Fine 4

In what segment of the public transportation industry will you make a career and why?

Recently my former preschool bricked over the sliding window facing an alley. For years, parents would drive up to the window and get handed their child through the window. I too passed from my mother’s idling car to preschool and back again, not unlike a bank deposit, a load of dry cleaning, a Styrofoam cup of sweet tea, or a six-pack of low-point beer, which are all things you can get handed to you from sliding windows in Ada, Oklahoma, where I grew up. I had great bikes as a kid and I rode them, fervently and too often after dark without lights on, but once I got my drivers license, I left my bike in the garage and entered the civic communion of the line at the drive-thru convenience store.

Only later when I started thinking critically about space did I begin to understand the complications of a built environment in which automobility was the only mobility. As a graduate student in American Studies at Brown, I delved into the history of modern planning, de-centering and suburbanization, deindustrialization, urban political and social movements, transportation policy, and housing policy. Outside of class, I started riding a bike again and making use of RIPTA, commuting throughout Rhode Island on the bike and bus networks. Making use of metropolitan transportation networks, I traveled by commuter rail for the first time, realizing it was cheaper and faster than driving to Boston and New York.

I also become involved in local transportation advocacy and urban planning initiatives. As an intern for Cornish Associates, a New Urbanist firm, I joined efforts to imagine a redevelopment of the central city plaza in Providence, which currently serves as the most important bus terminal in Rhode Island. As one part of this effort, I provided a policy memo to the incoming mayoral administration on the economic benefits of well-planned public spaces. In Providence, I also assisted the Rhode Island Coalition for Transportation Choices, a transportation advocacy group, in research for a senate study commission. This study commission informed RI legislators about the state’s increasingly problematic dependence on gasoline tax revenue to fund public transportation and proposed alternative, more sustainable funding methods.
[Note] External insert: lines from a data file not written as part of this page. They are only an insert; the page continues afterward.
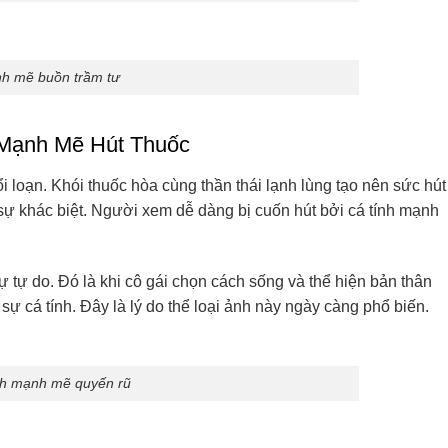
nh mẽ buồn trầm tư
 Mạnh Mẽ Hút Thuốc
i loạn. Khói thuốc hòa cùng thần thái lạnh lùng tạo nên sức hút
n sự khác biệt. Người xem dễ dàng bị cuốn hút bởi cá tính mạnh
ự tự do. Đó là khi cô gái chọn cách sống và thể hiện bản thân
sự cá tính. Đây là lý do thể loại ảnh này ngày càng phổ biến.
ính mạnh mẽ quyến rũ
From my internships, I have a general sense of how transportation systems can be designed more efficiently and how long it might take to make substantial changes in the funding stream of a state transit agency. And those elements—transportation design and transportation finance—will be major parts of my research in graduate school and my career. But I think how intuition plays into transportation choices is also a fascinating subject with the potential for transformative effects. As a Masters student in the Dept. of City and Regional Planning at Berkeley, I aim to explore how public transportation can become a more intuitive choice than driving, and in particular, how technology can be used or improved to make transit an even easier choice. At Berkeley, I plan to join projects that are currently developing ways to use smartphone technology to probe people's travel choices and nudge them towards more sustainable choices. Other research at Berkeley is exploring how transit agencies can interface with Google’s trip planning technology and still preserve agency resources by limiting the need for upkeep from agency staff. In graduate research projects like these, I see the foundation for my professional goals, and I look forward to implementing the products of such research in my professional career.
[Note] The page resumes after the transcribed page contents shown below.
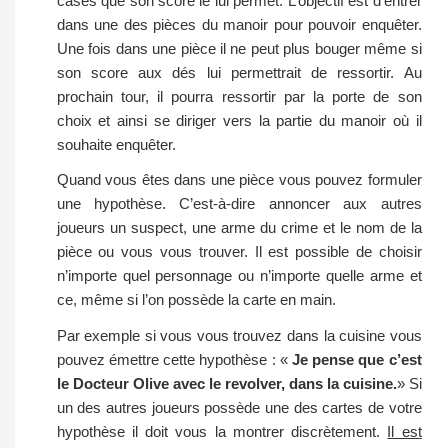
cases que son score le lui permet. L’objectif est d’entrer
dans une des pièces du manoir pour pouvoir enquêter.
Une fois dans une pièce il ne peut plus bouger même si
son score aux dés lui permettrait de ressortir. Au
prochain tour, il pourra ressortir par la porte de son
choix et ainsi se diriger vers la partie du manoir où il
souhaite enquêter.
Quand vous êtes dans une pièce vous pouvez formuler
une hypothèse. C’est-à-dire annoncer aux autres
joueurs un suspect, une arme du crime et le nom de la
pièce ou vous vous trouver. Il est possible de choisir
n’importe quel personnage ou n’importe quelle arme et
ce, même si l’on possède la carte en main.
Par exemple si vous vous trouvez dans la cuisine vous
pouvez émettre cette hypothèse : «
Je pense que c’est
le Docteur Olive avec le revolver, dans la cuisine.
» Si
un des autres joueurs possède une des cartes de votre
hypothèse il doit vous la montrer discrètement.
Il est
Because I love planning and not web developing, I see myself in the public sector, working in metropolitan transit agencies as a transportation planner. Broadly, I am committed to mitigating the devastating legacy of unfettered suburbanization, highway building, and urban renewal in the US and the effects of this on transportation. Most central to my career is attending to a now-decaying transportation infrastructure that physically and financially privileged personal automobiles over pedestrian safety, bicycle use, and public transportation and still remains a hindrance to economic revitalization and a drain on the environment. I’ve seen how transportation inequity reinforces socio-spatial and socio-economic inequities as it limits employment opportunities and dampens quality of life. I aim to join those who plan economically sound planning transportation networks that encourage socially equitable and environmentally responsible mobility. Added to this, I see myself as a transportation planner who understands the important relationship between information technology and public transportation, a champion for increased accessibility and legibility of transit schedules, routes, and fares.
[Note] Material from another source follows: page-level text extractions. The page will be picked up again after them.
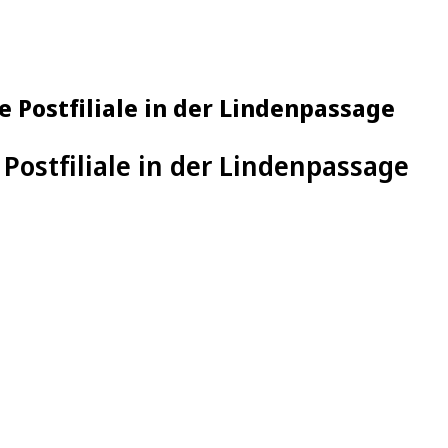
e Postfiliale in der Lindenpassage
Postfiliale in der Lindenpassage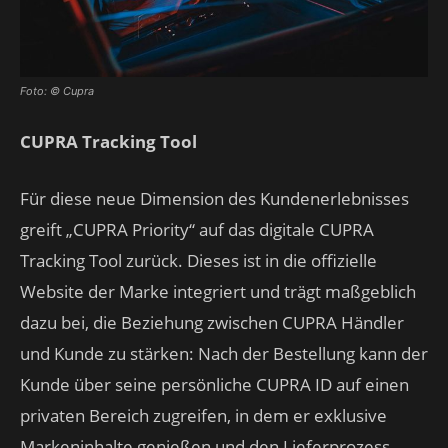
Foto: © Cupra
CUPRA Tracking Tool
Für diese neue Dimension des Kundenerlebnisses
greift „CUPRA Priority“ auf das digitale CUPRA
Tracking Tool zurück. Dieses ist in die offizielle
Website der Marke integriert und trägt maßgeblich
dazu bei, die Beziehung zwischen CUPRA Händler
und Kunde zu stärken: Nach der Bestellung kann der
Kunde über seine persönliche CUPRA ID auf einen
privaten Bereich zugreifen, in dem er exklusive
Markeninhalte genießen und den Lieferprozess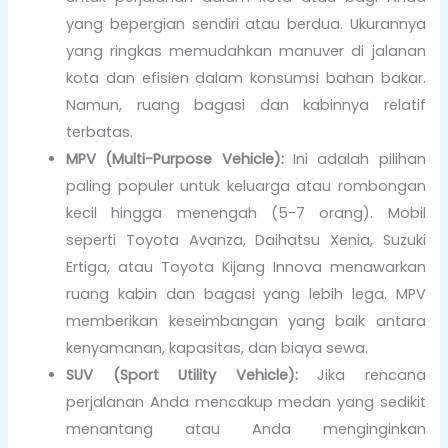
yang bepergian sendiri atau berdua. Ukurannya
yang ringkas memudahkan manuver di jalanan
kota dan efisien dalam konsumsi bahan bakar.
Namun, ruang bagasi dan kabinnya relatif
terbatas.
MPV (Multi-Purpose Vehicle):
Ini adalah pilihan
paling populer untuk keluarga atau rombongan
kecil hingga menengah (5-7 orang). Mobil
seperti Toyota Avanza, Daihatsu Xenia, Suzuki
Ertiga, atau Toyota Kijang Innova menawarkan
ruang kabin dan bagasi yang lebih lega. MPV
memberikan keseimbangan yang baik antara
kenyamanan, kapasitas, dan biaya sewa.
SUV (Sport Utility Vehicle):
Jika rencana
perjalanan Anda mencakup medan yang sedikit
menantang atau Anda menginginkan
I also bring to a career in planning a sympathetic understanding of the people and ingrained cultural values of car-dependent places. Places like these—like the cities in Oklahoma where I grew up—are where the need for responsible planning and infrastructure transformation will continue to be the most acute and where I see myself returning to work. In places like these, where the built environment and prevailing public policy sustains only a particular kind of mobility, driving is intuitive. It’s cheaper, it’s more efficient, but also, it feels natural. To me, these are the three interrelated factors that make up an intuitive transportation choice. Saving time and saving money together play a role in creating an “obvious” choice, but the obviousness of a choice also depends on a less quantifiable sense of comfort, distinct from time and money. While more sustainable funding sources and improved transit design will make public transit a more viable, convenient transportation option, better and more accessible information technology will increase the perception that it is. In my career as a transportation planner in the public sector, I aim to build from this understanding, grow the ridership and infrastructure of public transit, and see to it that transit becomes as intuitive as driving was for me.